Seventh stage (Friday 17 May): Vasto-L'Aquila, 185 km
Grand Prix of the Mountain at Le Svolte dei Popoli, a preview of the Abruzzo plateau for all runners, then the climb of via della Polveriera and the final climb - 1500 meters with slopes of around 7% and peaks at 11% - will certainly give rise to a spectacular final.

Eighth stage (Saturday 18 May): Tortoreto Lido-Pesaro, 239 km
This will be the longest stage of the Tour 2019 and will present a first flat part, followed by a second more lively one, with three Mountain Grands Prix - Monte della Mattera, Monteluro and Gabicce.

Ninth stage (Sunday 19 May): Riccione-San Marino, 34.8 km (time trial)
The track will have a stretch on a flat until 22 km, here will begin the climb to San Marino.

Tenth stage (Tuesday, May 21): Ravenna-Modena, 145 km
Short fraction where the arrival in the sprint seems to be the only possible hypothesis.

Eleventh stage (Wednesday 22 May): Carpi-Novi Ligure, 221 km
Stage very similar to the previous one with a probable second chance for the sprinters. The arrival in Novi Ligure will pay tribute to Fausto Coppi on the centenary of his birth.

Twelfth stage (Thursday 23 May): Cuneo-Pinerolo, 158 km
Here the main pitfalls will be, as anticipated, the climb of Montoso - with an average gradient of 9.4% - and the Wall of Princes Street of Acaja at 2500 meters from the arrival.

Thirteenth stage (Friday 24 May): Pinerolo-Ceresole Reale, 196 km
The day will present the first arrival at altitude: after the ascent to Colle del Lys and the climb to Pian del Lupo, the group will face the endless final climb to the top of Colle del Nicolet - with an average gradient of 5.9% and peaks at 14%.

Fourteenth stage (Saturday 25 May): Saint Vincent-Courmayeur, 131 km
A challenging hamlet with five Mountain Grands Prix and a difference in altitude of about 4000 metres. The first challenge will be the Verrayes, followed by the Truc d'Arbe, then the Colle San Carlo and finally the uphill finish in Courmayeur.

Fifteenth stage (Sunday, May 26): Ivrea-Como, 232 km
The group will face all the historical climbs of the Giro di Lombardia: from Madonna del Ghisallo to Colma di Solmano, up to Civiglio, from the top of which there will be less than 10 kilometres to the finish in Como. To be considered how much energy will be left to the contenders for the final success after the two challenging alpine stages of the previous days.

Sixteenth stage (Tuesday, May 28): Lovere-Ponte di Legno, 226 km
Here is the hardest stage of the Giro 2019: two Mountain Grands Prix with over 5000 meters of altitude difference. On the same day the group will face the Passo Gavia - Cima Coppi - and the legendary Passo del Mortirolo, with gradients of up to 18%. The final is a light but constant climb up to Ponte di Legno.

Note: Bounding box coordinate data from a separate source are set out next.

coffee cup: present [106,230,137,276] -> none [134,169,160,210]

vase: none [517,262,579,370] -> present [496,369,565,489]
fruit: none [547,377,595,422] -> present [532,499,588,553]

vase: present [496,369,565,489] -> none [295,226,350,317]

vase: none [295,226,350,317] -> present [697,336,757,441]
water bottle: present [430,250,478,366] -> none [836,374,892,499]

Seventeenth stage (Wednesday 29 May): Commezzadura-Anterselva, 181 km
Not an easy fraction, after a series of very demanding stages. Will the Mendola Pass be the scene of an attack from afar?

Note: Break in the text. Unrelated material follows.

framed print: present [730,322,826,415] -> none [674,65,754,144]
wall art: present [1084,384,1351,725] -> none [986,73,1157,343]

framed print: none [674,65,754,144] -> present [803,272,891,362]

Eighteenth stage (Thursday 30 May): Valdaora- Santa Maria di Sala, 222 km
Relaxation, or almost: almost totally downhill route, ideal terrain for sprinters to make up for the time lost in the Alpine ascents.

Nineteenth stage (Friday, May 31): Treviso-San Martino di Castrozza, 151 km
Short stage, with another uphill finish. The final climb of more than thirteen kilometres will have an average gradient of 5.6% and with some sections at 10%.

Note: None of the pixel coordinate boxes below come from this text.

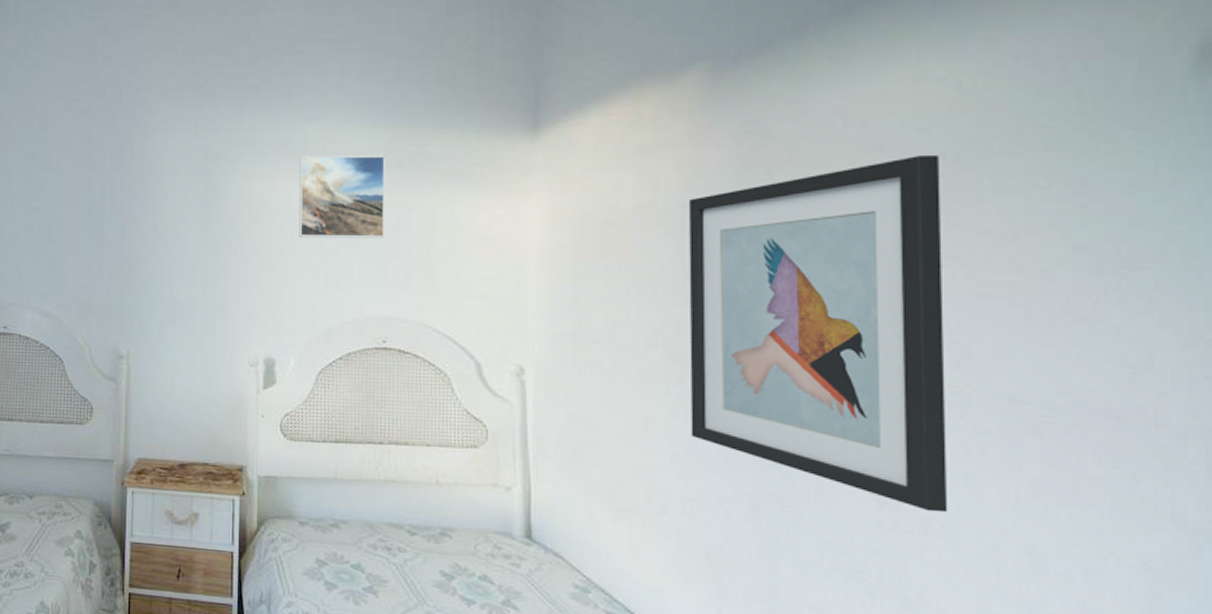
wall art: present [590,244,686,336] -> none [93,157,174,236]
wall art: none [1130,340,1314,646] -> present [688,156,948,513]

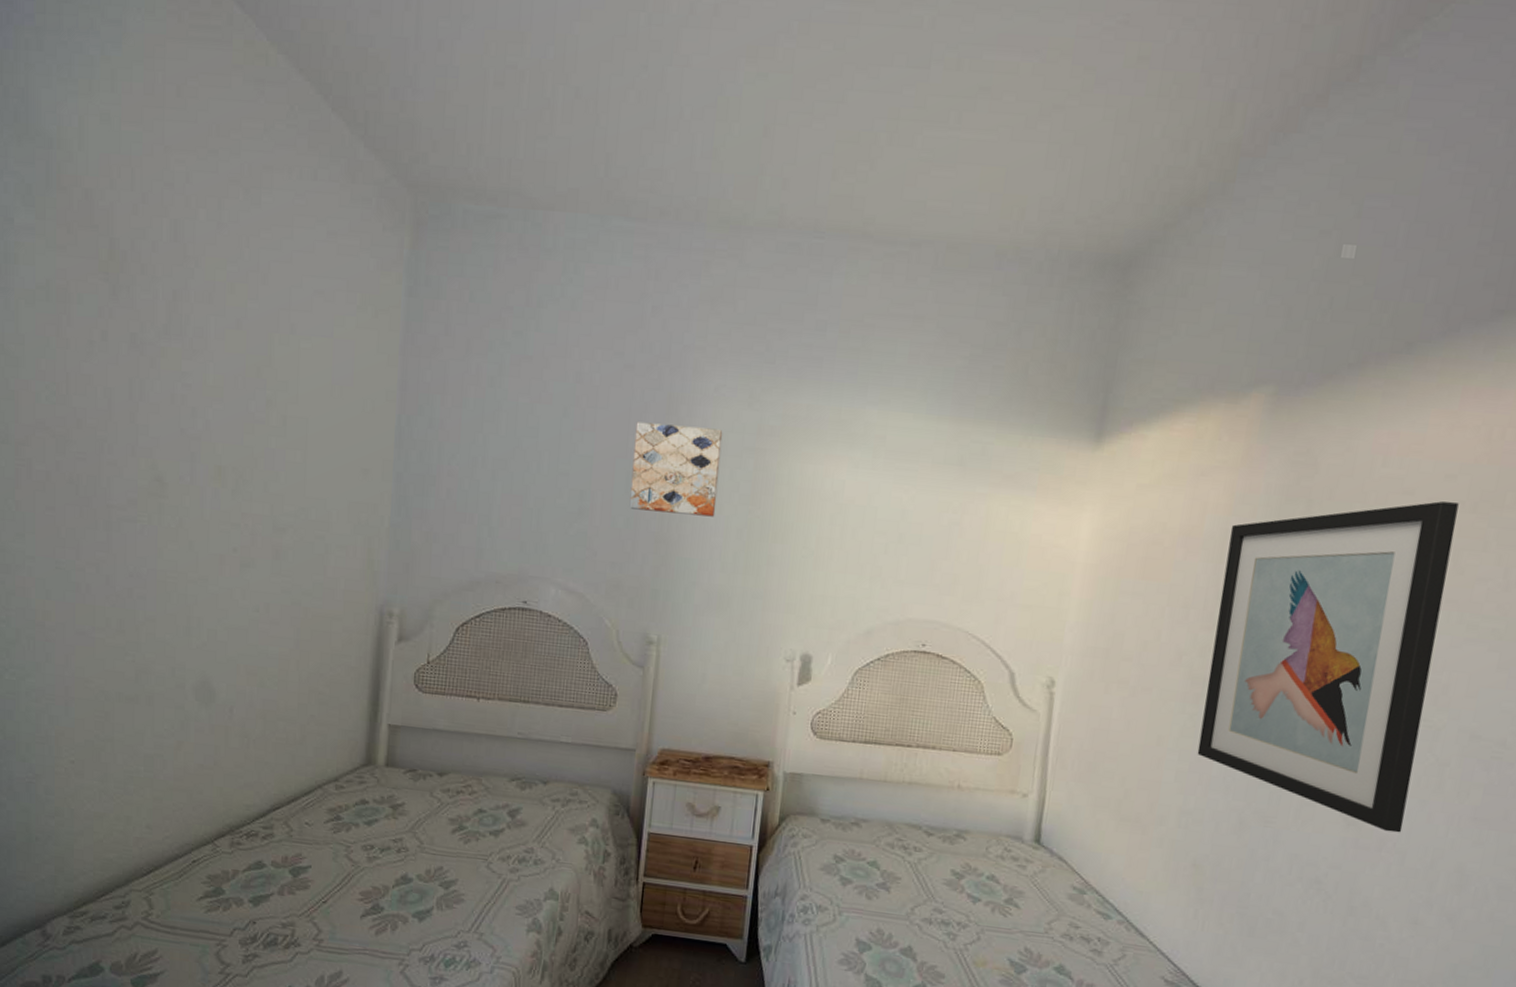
wall art: none [93,157,174,236] -> present [629,421,723,517]
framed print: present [299,155,386,238] -> none [849,442,946,539]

20th stage (Saturday 1 June): Feltre-Croce d'Aune, 194 km
Dolomite scenario to frame the last uphill arrival. Five climbs interspersed with short flat stretches, will be the critical points to overcome: Cima Campo, Passo Manghen, Passo Rolle, Croce d'Aune - with the last 6 kilometres always over 10% - and Monte Avena - 7 kilometres with an average gradient of 7.4%. Here the final classification will be decided.

21st stage (Sunday 2 June): Verona-Verona, 17 km (time trial)
The 102nd Giro d'Italia will close with the Veronese time trial. The time trial - exactly halfway through - will see the group engaged in the climb of Torricelle and could make a difference. The final goal in the always suggestive Arena of the city Scaligera.